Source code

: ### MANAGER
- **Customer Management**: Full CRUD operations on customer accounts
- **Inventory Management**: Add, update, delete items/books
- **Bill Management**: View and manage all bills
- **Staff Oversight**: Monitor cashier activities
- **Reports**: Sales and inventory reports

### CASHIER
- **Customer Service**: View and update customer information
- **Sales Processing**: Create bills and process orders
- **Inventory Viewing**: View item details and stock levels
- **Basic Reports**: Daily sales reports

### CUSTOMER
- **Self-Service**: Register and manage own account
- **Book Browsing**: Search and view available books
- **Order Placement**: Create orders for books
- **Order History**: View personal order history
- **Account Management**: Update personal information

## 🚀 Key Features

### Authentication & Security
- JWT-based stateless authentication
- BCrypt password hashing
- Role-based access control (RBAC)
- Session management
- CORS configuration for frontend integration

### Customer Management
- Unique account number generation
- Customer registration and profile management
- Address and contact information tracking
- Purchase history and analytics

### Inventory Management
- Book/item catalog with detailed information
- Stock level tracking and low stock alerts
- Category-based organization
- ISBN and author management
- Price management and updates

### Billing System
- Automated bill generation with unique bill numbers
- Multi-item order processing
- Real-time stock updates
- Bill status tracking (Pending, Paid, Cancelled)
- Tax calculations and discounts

**CONSIGNE**. Présentez les lignes des enregistrements ci-dessus sous forme de liste JSON de chaînes, une chaîne par ligne, sans les lignes vides.

**RÉPONSE**.
[
  "Source code",
  ": ### MANAGER",
  "- **Customer Management**: Full CRUD operations on customer accounts",
  "- **Inventory Management**: Add, update, delete items/books",
  "- **Bill Management**: View and manage all bills",
  "- **Staff Oversight**: Monitor cashier activities",
  "- **Reports**: Sales and inventory reports",
  "### CASHIER",
  "- **Customer Service**: View and update customer information",
  "- **Sales Processing**: Create bills and process orders",
  "- **Inventory Viewing**: View item details and stock levels",
  "- **Basic Reports**: Daily sales reports",
  "### CUSTOMER",
  "- **Self-Service**: Register and manage own account",
  "- **Book Browsing**: Search and view available books",
  "- **Order Placement**: Create orders for books",
  "- **Order History**: View personal order history",
  "- **Account Management**: Update personal information",
  "## 🚀 Key Features",
  "### Authentication & Security",
  "- JWT-based stateless authentication",
  "- BCrypt password hashing",
  "- Role-based access control (RBAC)",
  "- Session management",
  "- CORS configuration for frontend integration",
  "### Customer Management",
  "- Unique account number generation",
  "- Customer registration and profile management",
  "- Address and contact information tracking",
  "- Purchase history and analytics",
  "### Inventory Management",
  "- Book/item catalog with detailed information",
  "- Stock level tracking and low stock alerts",
  "- Category-based organization",
  "- ISBN and author management",
  "- Price management and updates",
  "### Billing System",
  "- Automated bill generation with unique bill numbers",
  "- Multi-item order processing",
  "- Real-time stock updates",
  "- Bill status tracking (Pending, Paid, Cancelled)",
  "- Tax calculations and discounts"
]